▶ RECORDS SUPPLIED:
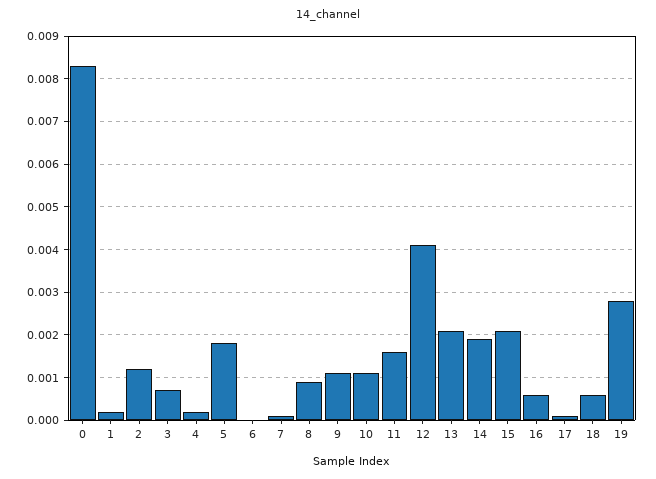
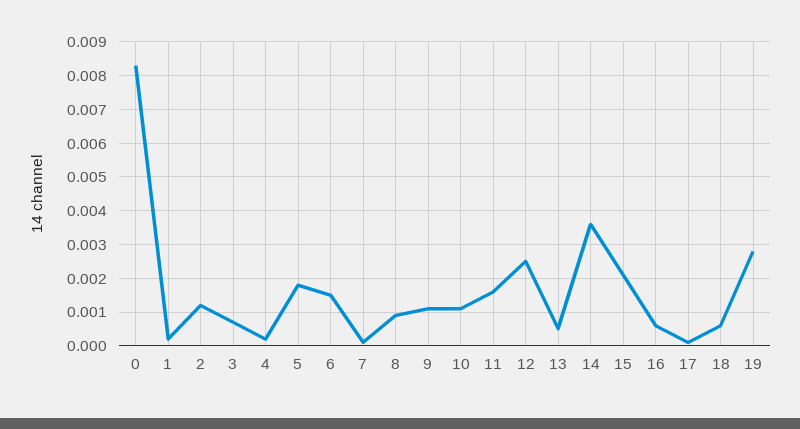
  {
    "0": 0.0085,
    "1": 0,
    "2": 0.001,
    "3": 0.0005,
    "4": 0,
    "5": 0.002,
-   "6": 0,
+   "6": 0.0015,
    "7": 0,
    "8": 0.001,
    "9": 0.001,
    "10": 0.001,
    "11": 0.0015,
-   "12": 0.004,
+   "12": 0.0025,
-   "13": 0.002,
+   "13": 0.0005,
-   "14": 0.002,
+   "14": 0.0035,
    "15": 0.002,
    "16": 0.0005,
    "17": 0,
    "18": 0.0005,
    "19": 0.003
  }

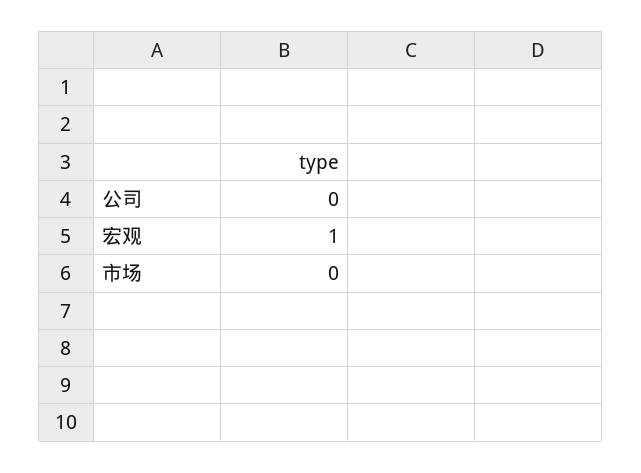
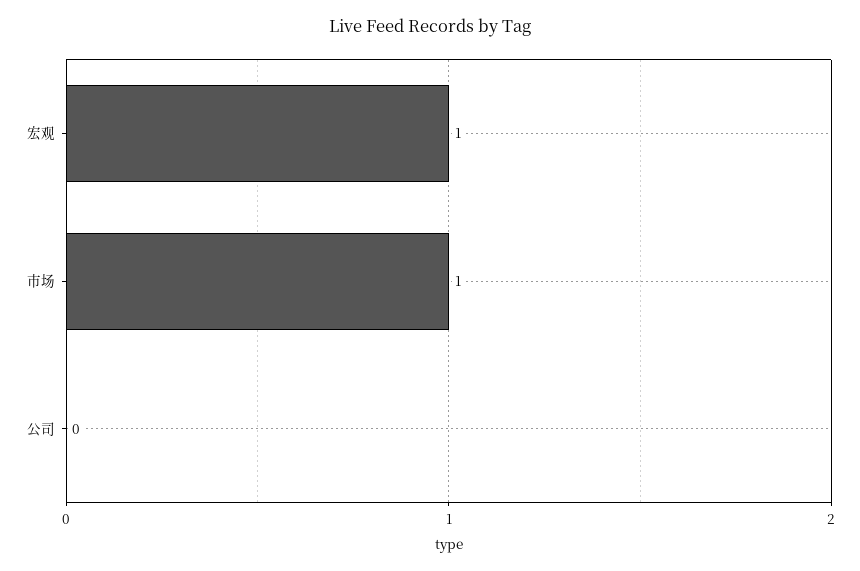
  {
    "公司": 0,
    "宏观": 1,
-   "市场": 0
+   "市场": 1
  }

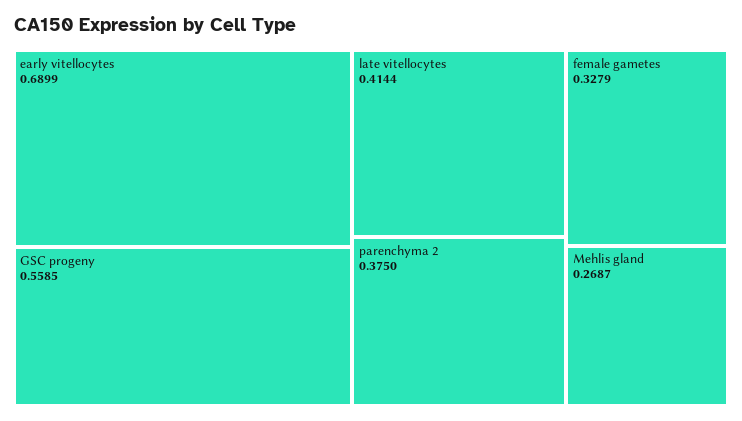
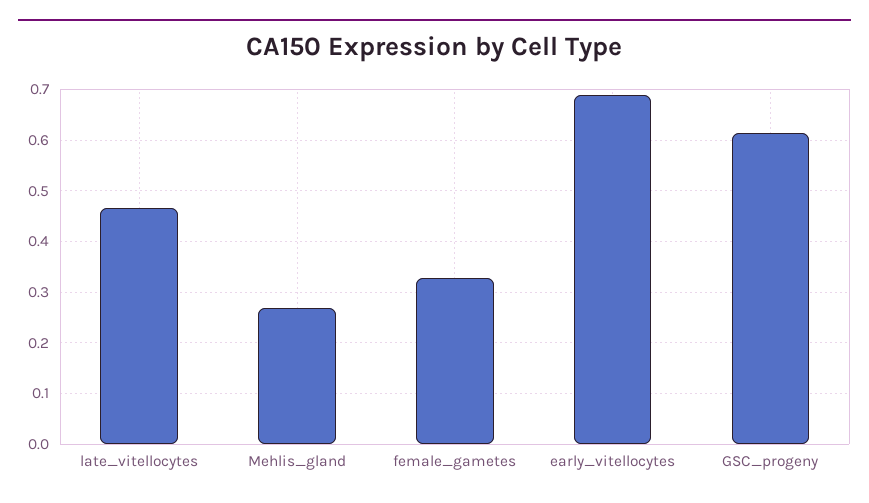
  {
    "early vitellocytes": 0.6899,
-   "GSC progeny": 0.5585,
+   "GSC progeny": 0.62,
-   "late vitellocytes": 0.4144,
+   "late vitellocytes": 0.46,
-   "parenchyma 2": 0.375,
    "female gametes": 0.3279,
    "Mehlis gland": 0.2687
  }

▶ PROMPT: Everything in the listing must be restated word for word, except for the pictures.

▶ EXERCISE RESULT:
  {
    "0": 0.0085,
    "1": 0,
    "2": 0.001,
    "3": 0.0005,
    "4": 0,
    "5": 0.002,
-   "6": 0,
+   "6": 0.0015,
    "7": 0,
    "8": 0.001,
    "9": 0.001,
    "10": 0.001,
    "11": 0.0015,
-   "12": 0.004,
+   "12": 0.0025,
-   "13": 0.002,
+   "13": 0.0005,
-   "14": 0.002,
+   "14": 0.0035,
    "15": 0.002,
    "16": 0.0005,
    "17": 0,
    "18": 0.0005,
    "19": 0.003
  }

  {
    "公司": 0,
    "宏观": 1,
-   "市场": 0
+   "市场": 1
  }

  {
    "early vitellocytes": 0.6899,
-   "GSC progeny": 0.5585,
+   "GSC progeny": 0.62,
-   "late vitellocytes": 0.4144,
+   "late vitellocytes": 0.46,
-   "parenchyma 2": 0.375,
    "female gametes": 0.3279,
    "Mehlis gland": 0.2687
  }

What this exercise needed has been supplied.